Google explains how it defended Android all year

Updates and security are the two pillars on which the vast majority of claims for Android are based. If the critics don't talk about the interruptions in updates, then they are either sleeping or talking about security problems. Personally, I do not consider myself a fan of the 'green robot', and I have not received the status of a lawyer, but I consider it necessary to defend the mobile operating system from Google when I face unfounded criticism, backed up exclusively by stereotypes and opinions of not the most authoritative people. But if we have already figured out the updates, then we have not even approached security issues yet. Therefore, Google itself came to the rescue.

Google explains how it defended Android all year

Google deals with security Android and this is not a joke

Despite the apparent negligence of Google in relation to user safety Android, the company is constantly working to improve the operating system's security mechanisms and improve the efficiency of checking applications that enter Google Play. Of course, it is impossible to notice this with the naked eye, especially using a device five or six years ago, but Google could not help but boast of its achievements.

Why use Google Play

Google explains how it defended Android all year

Apps from Google Play are many times safer than anywhere else

A year ago, Google declared war on the developers of applications that unnecessarily ask users for access to SMS, calls and contacts. The wording 'unnecessarily' referred to all software unrelated to these smartphone functions. That is, applications for sending messages could get access to them, but some calculator no longer exists. As a result, in just one year, the number of programs requesting privileges for no reason was reduced by 98%. Yes, 2% still remain, but these include those to which the developers added the corresponding functions after the publication in the catalog, or those that Google Play censors simply missed.

In order to avoid cases where children gain access to programs with adult content, Google obliged developers to set an accessibility limit. Due to this, minors will not be able to download the application, which is intended only for users who have reached the age of 18. And those programs, whose developers simply ignored the requirement, were successfully expelled from Google Play. I don’t know how much this will actually help protect children from unwanted content, but the fact that work in this direction is being carried out is already encouraging.

Why you can't download apps from the Internet

However, Google seeks to protect users not only from careless developers who publish their software on Google Play, but also from real attackers who host applications on third-party sites. It just so happened, but according to statistics, the vast majority of malicious programs were downloaded by users outside of Google Play. It would seem that this is where Google's powers end, because people themselves put themselves at risk by downloading hacked versions of paid applications, just not to pay.

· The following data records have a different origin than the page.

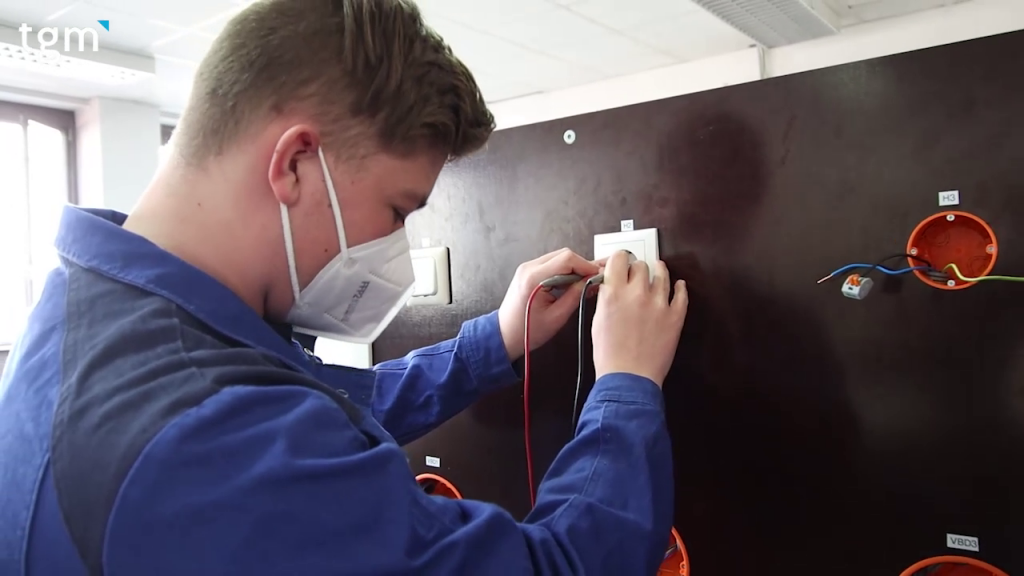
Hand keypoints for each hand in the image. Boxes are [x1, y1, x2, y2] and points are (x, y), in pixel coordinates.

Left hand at [498, 248, 601, 360]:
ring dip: (574, 268)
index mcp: (533, 278)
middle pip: (564, 254)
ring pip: (559, 257)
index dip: (586, 265)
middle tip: (594, 280)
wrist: (505, 335)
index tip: (598, 276)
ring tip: (584, 284)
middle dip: (582, 266)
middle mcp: (529, 268)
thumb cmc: (527, 331)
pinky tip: (572, 284)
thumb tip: (591, 282)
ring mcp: (527, 268)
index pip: (567, 259)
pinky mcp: (529, 271)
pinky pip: (552, 264)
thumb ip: (576, 296)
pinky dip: (565, 271)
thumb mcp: (557, 317)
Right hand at [592, 251, 687, 386]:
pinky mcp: (675, 317)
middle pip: (641, 265)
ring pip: (662, 275)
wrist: (628, 378)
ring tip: (659, 269)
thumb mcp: (597, 320)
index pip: (619, 258)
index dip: (620, 259)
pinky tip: (679, 285)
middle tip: (637, 274)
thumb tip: (612, 285)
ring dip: (659, 271)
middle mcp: (637, 293)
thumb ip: (606, 298)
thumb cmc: (609, 355)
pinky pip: (681, 294)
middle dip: (637, 269)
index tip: (622, 262)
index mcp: (614, 293)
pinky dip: (680, 288)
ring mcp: (659, 304)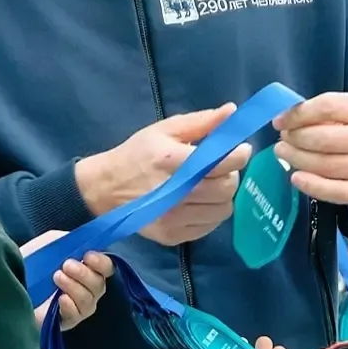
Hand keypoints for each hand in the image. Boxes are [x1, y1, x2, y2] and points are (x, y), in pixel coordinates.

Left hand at [23, 231, 116, 330]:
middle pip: (99, 285)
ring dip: (75, 287)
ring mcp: (75, 308)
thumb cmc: (29, 262)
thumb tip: (85, 243)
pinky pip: (76, 316)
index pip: (106, 268)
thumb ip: (68, 242)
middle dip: (84, 274)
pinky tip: (60, 299)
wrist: (5, 281)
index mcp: (85, 269)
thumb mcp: (50, 244)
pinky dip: (70, 306)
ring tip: (56, 277)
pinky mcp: (63, 323)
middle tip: (65, 265)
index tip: (87, 256)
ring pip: (89, 301)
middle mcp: (85, 289)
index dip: (101, 262)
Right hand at [74, 105, 252, 246]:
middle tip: (221, 168)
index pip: (222, 164)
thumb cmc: (138, 154)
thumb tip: (233, 111)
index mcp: (173, 162)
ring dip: (223, 195)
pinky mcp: (172, 237)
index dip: (239, 156)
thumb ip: (201, 122)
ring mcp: (174, 220)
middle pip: (226, 189)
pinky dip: (211, 213)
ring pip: (222, 210)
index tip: (241, 149)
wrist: (106, 188)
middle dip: (231, 175)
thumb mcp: (165, 130)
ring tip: (210, 185)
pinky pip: (209, 226)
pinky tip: (199, 201)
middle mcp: (175, 194)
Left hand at [272, 93, 347, 209]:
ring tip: (285, 155)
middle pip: (326, 138)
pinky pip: (336, 191)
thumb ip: (325, 114)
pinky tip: (296, 178)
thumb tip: (287, 119)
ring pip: (328, 165)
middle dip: (297, 139)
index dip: (299, 114)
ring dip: (299, 160)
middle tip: (283, 141)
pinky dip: (312, 185)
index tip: (279, 121)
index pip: (329, 106)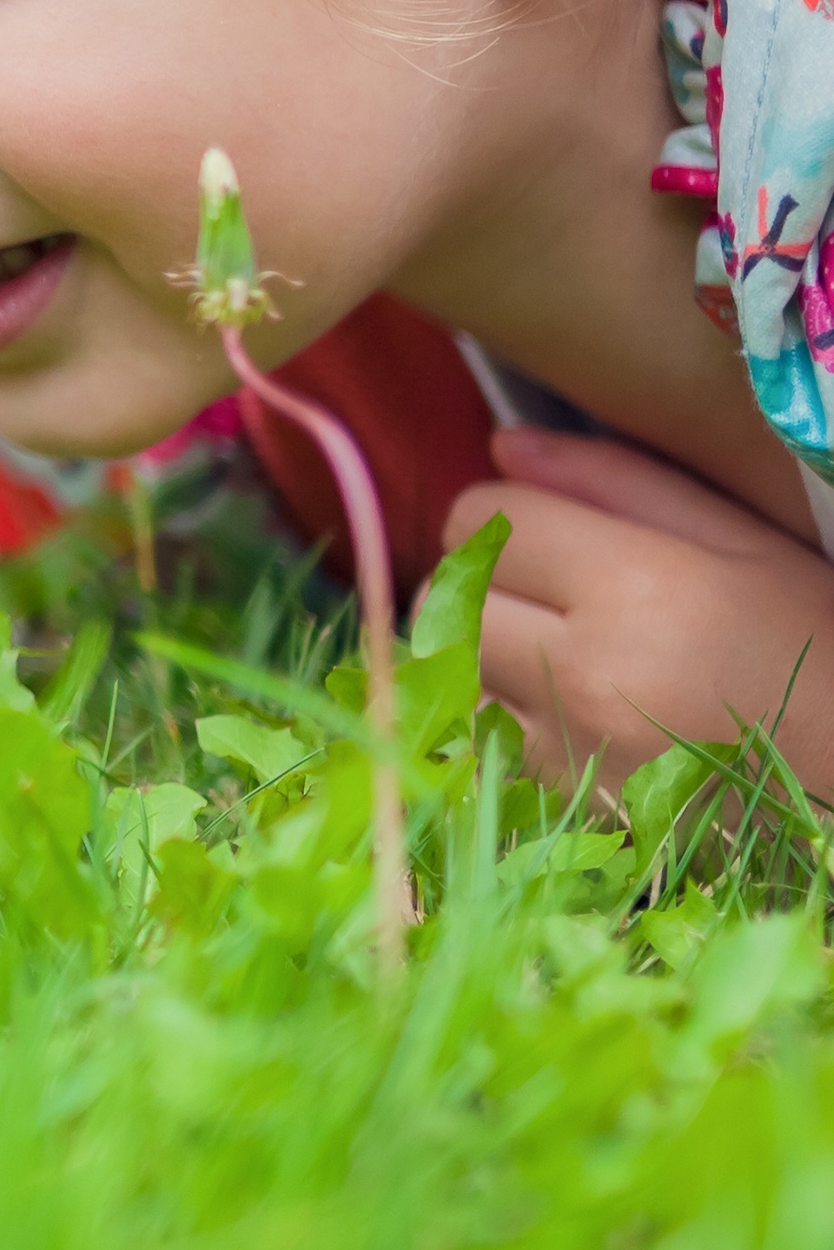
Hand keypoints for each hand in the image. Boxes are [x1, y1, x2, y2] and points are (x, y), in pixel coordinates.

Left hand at [446, 428, 833, 802]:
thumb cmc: (819, 647)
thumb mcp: (746, 543)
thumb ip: (619, 482)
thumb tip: (504, 445)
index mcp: (637, 586)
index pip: (485, 518)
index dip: (508, 513)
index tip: (549, 531)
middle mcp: (588, 669)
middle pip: (452, 595)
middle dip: (486, 580)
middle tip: (550, 591)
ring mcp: (572, 745)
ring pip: (453, 670)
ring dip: (483, 651)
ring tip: (558, 651)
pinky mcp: (569, 804)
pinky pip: (482, 739)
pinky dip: (502, 717)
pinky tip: (567, 709)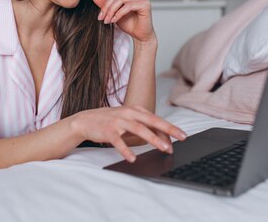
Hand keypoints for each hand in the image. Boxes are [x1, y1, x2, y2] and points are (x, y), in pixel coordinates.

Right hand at [71, 105, 186, 161]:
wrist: (86, 120)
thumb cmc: (110, 121)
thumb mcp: (128, 119)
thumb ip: (144, 126)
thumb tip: (163, 137)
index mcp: (135, 110)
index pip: (156, 119)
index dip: (169, 128)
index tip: (181, 136)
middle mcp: (128, 113)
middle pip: (152, 120)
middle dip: (168, 129)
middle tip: (180, 138)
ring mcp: (118, 121)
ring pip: (139, 129)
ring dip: (153, 139)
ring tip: (163, 149)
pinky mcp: (108, 131)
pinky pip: (119, 141)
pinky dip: (126, 150)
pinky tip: (132, 158)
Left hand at [90, 0, 155, 42]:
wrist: (140, 36)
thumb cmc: (129, 24)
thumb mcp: (113, 13)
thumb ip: (105, 5)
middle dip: (106, 6)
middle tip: (100, 17)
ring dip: (111, 11)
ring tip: (106, 20)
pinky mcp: (145, 4)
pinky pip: (127, 6)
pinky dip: (118, 14)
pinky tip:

But the company understands that leaving everything as it is would be criticizing itself. Therefore, the developers of the search giant have further improved the Google Play Protect antivirus. Today, it analyzes more than 100 million applications per day to ensure the safety of users, and at this rate in the past year alone, it has prevented the installation of almost 2 billion malware, including those downloaded from outside.

How to protect Android from hacking

I have said before and will probably never stop saying that the cause of all security problems Android is the users themselves. They are not at all afraid to download software from unreliable sources, do not check reviews on Google Play, and generally behave as if a guardian angel is flying over them, which takes all malicious attacks on itself. Unfortunately, this is not the case. Therefore, you need to not only monitor what you download, because the number of downloaded programs may be viral, but also carefully and carefully follow the links and play videos sent by someone who is not clear. After all, if you remember, it was the video that caused Jeff Bezos' smartphone to be hacked, which was sent to him via WhatsApp. And if he had not turned it on, then his data would not have flowed anywhere.